Detúvose bruscamente, dilatados los ojos por la angustia, castañeteando los dedos. Se adelantó a Tairlaine y corrió hacia la galería. El americano, al intentar alcanzarle, sintió una punzada en el costado. Francis se deslizó por la escalera en espiral y llegó en cuatro zancadas al gran tapiz que pendía en el fondo de la sala: la tapicería flamenca que ocupaba la pared en casi toda su amplitud.
—Venga aquí, Saunders —indicó—. Levante ese lienzo por medió y sosténgalo. Manténgalo por encima de la cabeza, tan alto como pueda. ¡Arriba!… No suelte hasta que le avise.
El tapiz cambió lentamente de posición hasta dejar ver una parte de la pared que cubría.
—Doctor —gritó Francis, furioso consigo mismo—; soy un asno de primera clase. A pesar de conocer este sitio como la palma de mi mano, me había olvidado de una cosa tan obvia como la misma puerta principal.
—Capitán —profirió el sirviente, volviendo su cara sudorosa—. Capitán…

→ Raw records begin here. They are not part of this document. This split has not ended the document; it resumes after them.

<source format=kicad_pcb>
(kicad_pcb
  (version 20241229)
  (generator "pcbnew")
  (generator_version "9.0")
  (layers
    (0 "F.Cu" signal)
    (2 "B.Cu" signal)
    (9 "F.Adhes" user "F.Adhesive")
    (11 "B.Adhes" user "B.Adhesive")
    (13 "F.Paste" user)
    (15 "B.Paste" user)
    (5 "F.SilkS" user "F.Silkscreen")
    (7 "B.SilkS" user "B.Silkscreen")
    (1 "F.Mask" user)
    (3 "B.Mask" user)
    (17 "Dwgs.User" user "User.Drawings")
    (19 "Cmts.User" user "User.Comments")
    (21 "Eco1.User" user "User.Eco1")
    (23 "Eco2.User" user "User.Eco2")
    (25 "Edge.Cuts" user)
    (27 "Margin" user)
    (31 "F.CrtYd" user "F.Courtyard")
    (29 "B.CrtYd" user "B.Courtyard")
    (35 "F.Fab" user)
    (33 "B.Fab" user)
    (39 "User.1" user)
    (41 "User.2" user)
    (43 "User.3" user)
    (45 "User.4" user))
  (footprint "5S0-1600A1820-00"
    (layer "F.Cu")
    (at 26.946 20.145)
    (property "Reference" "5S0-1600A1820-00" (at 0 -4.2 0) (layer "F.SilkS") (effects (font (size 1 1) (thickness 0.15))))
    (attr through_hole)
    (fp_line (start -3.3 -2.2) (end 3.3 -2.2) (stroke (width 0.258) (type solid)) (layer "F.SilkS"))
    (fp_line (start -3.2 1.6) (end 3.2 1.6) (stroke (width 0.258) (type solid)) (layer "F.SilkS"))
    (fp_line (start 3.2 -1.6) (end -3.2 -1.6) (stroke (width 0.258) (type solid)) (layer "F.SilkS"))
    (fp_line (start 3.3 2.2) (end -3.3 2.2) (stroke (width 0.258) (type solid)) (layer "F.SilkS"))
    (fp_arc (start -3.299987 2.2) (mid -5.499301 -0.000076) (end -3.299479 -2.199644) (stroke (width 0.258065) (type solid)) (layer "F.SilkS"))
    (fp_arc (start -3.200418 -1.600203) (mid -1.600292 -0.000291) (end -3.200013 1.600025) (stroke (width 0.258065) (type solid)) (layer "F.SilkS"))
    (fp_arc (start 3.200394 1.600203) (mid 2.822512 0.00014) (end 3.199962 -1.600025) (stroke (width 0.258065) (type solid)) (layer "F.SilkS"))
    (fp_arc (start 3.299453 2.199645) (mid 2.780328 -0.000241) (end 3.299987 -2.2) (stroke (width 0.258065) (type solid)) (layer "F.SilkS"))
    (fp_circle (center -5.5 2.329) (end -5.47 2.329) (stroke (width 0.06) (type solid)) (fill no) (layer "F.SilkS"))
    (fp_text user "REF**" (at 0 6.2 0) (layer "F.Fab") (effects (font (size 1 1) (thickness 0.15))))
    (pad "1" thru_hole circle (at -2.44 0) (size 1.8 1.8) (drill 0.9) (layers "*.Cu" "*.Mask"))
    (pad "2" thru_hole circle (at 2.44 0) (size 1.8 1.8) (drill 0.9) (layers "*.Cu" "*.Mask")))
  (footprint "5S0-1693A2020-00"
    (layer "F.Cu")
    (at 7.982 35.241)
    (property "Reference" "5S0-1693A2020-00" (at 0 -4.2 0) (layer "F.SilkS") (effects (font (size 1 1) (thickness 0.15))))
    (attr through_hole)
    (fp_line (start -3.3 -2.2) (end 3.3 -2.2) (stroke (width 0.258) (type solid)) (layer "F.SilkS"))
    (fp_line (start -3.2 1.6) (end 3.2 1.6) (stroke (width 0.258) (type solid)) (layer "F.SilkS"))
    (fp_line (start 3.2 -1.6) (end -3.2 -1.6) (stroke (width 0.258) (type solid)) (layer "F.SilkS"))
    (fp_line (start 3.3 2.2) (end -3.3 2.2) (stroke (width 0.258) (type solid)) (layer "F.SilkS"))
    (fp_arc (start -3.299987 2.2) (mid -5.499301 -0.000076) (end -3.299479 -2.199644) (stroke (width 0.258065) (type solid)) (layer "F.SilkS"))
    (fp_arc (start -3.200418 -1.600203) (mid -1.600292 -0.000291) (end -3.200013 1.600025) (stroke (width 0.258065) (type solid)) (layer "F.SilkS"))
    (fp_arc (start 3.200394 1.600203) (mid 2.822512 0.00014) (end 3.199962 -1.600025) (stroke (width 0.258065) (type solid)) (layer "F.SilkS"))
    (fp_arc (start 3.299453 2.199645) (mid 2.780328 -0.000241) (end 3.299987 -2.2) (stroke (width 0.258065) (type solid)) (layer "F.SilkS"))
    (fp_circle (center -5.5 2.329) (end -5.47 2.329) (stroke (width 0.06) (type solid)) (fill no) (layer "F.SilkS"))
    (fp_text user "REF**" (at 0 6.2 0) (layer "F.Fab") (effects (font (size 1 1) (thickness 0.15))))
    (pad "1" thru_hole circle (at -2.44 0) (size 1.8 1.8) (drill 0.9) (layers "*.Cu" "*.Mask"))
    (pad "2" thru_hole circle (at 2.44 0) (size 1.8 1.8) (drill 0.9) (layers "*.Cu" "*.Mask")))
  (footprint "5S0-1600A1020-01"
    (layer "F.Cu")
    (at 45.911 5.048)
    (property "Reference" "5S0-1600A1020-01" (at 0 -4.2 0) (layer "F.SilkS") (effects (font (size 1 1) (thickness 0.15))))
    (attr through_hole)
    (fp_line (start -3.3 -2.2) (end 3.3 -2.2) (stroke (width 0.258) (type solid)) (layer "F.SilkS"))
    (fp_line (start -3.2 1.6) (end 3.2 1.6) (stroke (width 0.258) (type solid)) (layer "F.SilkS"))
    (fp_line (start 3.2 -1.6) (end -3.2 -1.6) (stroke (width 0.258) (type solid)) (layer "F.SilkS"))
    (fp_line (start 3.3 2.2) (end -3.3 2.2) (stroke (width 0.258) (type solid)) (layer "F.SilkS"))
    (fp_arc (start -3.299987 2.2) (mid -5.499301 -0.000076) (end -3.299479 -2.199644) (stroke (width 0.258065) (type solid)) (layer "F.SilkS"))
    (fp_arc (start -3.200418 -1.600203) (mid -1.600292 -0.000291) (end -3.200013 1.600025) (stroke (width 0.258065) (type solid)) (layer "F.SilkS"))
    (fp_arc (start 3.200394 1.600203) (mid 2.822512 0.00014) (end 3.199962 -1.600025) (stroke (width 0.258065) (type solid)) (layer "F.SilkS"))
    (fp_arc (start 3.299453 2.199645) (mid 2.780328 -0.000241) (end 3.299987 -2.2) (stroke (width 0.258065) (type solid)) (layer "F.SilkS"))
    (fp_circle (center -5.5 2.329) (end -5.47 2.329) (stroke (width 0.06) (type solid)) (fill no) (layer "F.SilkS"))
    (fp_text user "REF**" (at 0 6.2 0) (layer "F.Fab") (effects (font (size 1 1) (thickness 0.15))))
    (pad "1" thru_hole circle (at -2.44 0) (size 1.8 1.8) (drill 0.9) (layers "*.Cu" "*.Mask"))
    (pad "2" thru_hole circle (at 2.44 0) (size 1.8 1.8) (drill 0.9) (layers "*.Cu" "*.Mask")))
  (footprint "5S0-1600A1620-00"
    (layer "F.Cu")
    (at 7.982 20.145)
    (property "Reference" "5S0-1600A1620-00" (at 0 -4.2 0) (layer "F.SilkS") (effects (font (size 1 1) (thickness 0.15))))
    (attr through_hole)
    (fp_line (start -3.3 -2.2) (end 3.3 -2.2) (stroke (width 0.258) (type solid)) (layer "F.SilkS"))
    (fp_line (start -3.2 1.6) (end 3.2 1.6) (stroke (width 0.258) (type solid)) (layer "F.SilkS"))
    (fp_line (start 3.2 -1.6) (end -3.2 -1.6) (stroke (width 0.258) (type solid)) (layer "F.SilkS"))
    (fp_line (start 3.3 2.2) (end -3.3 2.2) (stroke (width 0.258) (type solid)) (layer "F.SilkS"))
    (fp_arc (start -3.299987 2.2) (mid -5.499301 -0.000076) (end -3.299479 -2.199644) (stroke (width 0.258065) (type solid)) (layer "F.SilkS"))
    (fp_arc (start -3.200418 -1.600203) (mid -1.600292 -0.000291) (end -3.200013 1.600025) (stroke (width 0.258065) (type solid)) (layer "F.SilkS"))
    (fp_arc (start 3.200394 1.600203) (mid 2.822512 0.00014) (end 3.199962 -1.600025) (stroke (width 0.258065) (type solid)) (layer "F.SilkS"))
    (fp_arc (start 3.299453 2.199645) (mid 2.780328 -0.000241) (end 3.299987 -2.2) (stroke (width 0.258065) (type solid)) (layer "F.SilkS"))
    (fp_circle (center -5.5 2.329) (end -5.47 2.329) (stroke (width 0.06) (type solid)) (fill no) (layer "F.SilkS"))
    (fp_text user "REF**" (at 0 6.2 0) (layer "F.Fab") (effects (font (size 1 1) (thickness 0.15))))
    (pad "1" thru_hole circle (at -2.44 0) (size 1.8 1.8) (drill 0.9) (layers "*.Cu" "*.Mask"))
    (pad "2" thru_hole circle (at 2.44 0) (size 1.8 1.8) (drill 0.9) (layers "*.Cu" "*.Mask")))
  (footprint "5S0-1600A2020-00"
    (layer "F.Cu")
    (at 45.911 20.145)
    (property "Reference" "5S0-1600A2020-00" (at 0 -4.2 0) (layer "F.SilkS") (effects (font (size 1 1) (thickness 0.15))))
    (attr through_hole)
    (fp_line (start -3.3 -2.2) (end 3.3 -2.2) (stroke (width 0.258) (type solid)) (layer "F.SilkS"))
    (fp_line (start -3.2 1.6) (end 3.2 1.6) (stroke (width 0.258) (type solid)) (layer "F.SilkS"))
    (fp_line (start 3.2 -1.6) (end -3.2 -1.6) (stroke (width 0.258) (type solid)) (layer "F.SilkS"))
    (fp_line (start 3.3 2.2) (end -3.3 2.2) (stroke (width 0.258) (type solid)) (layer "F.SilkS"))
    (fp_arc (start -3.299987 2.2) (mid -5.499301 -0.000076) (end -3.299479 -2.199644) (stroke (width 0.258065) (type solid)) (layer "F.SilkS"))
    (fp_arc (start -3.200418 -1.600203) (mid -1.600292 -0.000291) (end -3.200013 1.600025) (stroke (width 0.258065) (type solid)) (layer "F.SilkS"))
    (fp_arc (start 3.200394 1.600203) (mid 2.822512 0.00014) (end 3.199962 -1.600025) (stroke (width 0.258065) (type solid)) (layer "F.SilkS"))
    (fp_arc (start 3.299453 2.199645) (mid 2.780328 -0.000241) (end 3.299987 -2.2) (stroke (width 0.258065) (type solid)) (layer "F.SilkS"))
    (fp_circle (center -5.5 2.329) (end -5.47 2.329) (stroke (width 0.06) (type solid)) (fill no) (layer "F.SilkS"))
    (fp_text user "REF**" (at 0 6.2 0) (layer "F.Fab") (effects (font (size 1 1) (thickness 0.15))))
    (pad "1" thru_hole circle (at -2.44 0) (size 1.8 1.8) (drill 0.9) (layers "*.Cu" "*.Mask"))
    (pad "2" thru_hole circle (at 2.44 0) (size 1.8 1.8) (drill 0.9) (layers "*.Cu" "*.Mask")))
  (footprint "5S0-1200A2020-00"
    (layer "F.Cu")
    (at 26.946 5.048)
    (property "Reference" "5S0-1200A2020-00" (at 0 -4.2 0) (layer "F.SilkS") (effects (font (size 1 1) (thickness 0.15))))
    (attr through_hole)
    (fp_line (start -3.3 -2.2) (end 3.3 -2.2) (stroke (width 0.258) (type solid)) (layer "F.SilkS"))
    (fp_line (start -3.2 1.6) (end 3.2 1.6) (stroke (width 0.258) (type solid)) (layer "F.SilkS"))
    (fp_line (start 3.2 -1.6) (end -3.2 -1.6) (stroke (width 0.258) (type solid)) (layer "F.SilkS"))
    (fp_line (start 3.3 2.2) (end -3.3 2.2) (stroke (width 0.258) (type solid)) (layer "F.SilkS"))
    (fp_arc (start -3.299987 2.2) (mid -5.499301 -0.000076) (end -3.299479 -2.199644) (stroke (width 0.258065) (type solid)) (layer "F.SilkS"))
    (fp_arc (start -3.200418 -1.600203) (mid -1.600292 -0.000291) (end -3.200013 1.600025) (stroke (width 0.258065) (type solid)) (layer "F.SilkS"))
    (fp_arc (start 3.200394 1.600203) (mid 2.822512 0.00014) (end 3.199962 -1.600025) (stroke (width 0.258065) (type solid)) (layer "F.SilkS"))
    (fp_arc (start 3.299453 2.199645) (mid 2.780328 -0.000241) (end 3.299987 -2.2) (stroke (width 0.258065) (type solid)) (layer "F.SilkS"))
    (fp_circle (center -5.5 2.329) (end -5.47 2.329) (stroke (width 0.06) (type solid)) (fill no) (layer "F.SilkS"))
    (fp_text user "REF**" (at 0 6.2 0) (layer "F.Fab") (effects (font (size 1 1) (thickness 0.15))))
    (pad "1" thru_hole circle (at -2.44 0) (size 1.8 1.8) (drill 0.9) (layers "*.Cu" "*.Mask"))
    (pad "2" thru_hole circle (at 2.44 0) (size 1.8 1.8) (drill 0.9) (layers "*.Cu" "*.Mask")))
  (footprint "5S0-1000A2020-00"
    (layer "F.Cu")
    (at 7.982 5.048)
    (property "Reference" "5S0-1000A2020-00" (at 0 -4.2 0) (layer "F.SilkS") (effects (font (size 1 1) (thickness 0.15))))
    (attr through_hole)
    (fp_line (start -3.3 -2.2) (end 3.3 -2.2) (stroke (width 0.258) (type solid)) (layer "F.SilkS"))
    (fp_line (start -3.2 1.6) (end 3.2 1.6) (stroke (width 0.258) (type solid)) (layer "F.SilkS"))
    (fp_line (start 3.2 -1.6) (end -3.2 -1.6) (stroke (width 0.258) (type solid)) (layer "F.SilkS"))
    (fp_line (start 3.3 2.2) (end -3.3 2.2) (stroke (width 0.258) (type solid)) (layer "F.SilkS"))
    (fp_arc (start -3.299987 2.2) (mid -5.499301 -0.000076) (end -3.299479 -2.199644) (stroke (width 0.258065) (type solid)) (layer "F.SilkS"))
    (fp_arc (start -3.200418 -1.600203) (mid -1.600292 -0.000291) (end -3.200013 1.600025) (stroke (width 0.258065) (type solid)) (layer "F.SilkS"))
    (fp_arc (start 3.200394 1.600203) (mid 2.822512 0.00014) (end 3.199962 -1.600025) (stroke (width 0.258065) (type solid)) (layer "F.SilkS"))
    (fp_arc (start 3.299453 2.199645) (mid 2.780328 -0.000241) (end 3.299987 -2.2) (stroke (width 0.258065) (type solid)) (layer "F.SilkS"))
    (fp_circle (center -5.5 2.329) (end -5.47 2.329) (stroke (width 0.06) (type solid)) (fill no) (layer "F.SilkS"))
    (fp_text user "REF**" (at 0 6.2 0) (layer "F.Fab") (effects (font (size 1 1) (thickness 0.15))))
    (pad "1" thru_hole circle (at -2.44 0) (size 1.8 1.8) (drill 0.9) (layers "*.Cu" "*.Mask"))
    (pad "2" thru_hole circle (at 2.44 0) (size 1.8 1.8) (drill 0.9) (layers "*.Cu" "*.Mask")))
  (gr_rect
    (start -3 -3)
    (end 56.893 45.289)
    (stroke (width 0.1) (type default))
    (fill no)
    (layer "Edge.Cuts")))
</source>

—Déjese de hablar ahora, Saunders, y concéntrese en el tapiz. Un poco más arriba. Esta sala está construida directamente contra el viejo torreón defensivo del castillo. La puerta de ese torreón está cerrada, como lo están las de las otras torres. Hay aquí, en esta sala, una puerta que conduce al torreón. Una gran puerta… Por fin dimos con la clave. Espléndido. Por aquí debe de haber escapado el miserable. ¡Arriba Saunders, arriba!
Los largos brazos de Saunders formaron una enorme carpa con el tapiz. Al penetrar la luz en ese hueco, Francis inclinóse hacia adelante, pero de improviso se detuvo. Tairlaine oyó un ruido apagado. Aferrado a la gruesa falleba de una cerradura, Francis forcejeaba desesperadamente para abrirla. Al inclinarse Tairlaine para atisbar debajo del lienzo, vio luz a través de las junturas de una puerta, de acuerdo con lo que Francis acababa de exponer.
—Ya iba yo a prevenirle, capitán —dijo Saunders pacientemente—, de que esta puerta no se puede abrir. No la abrirá por más que forcejee. Fue su señoría quien la condenó. Esta tarde vino aquí y la claveteó con remaches y clavos de gran tamaño. Después de afirmarla fuertemente aquí, dio la vuelta por el torreón y la aseguró en la misma forma por el otro lado.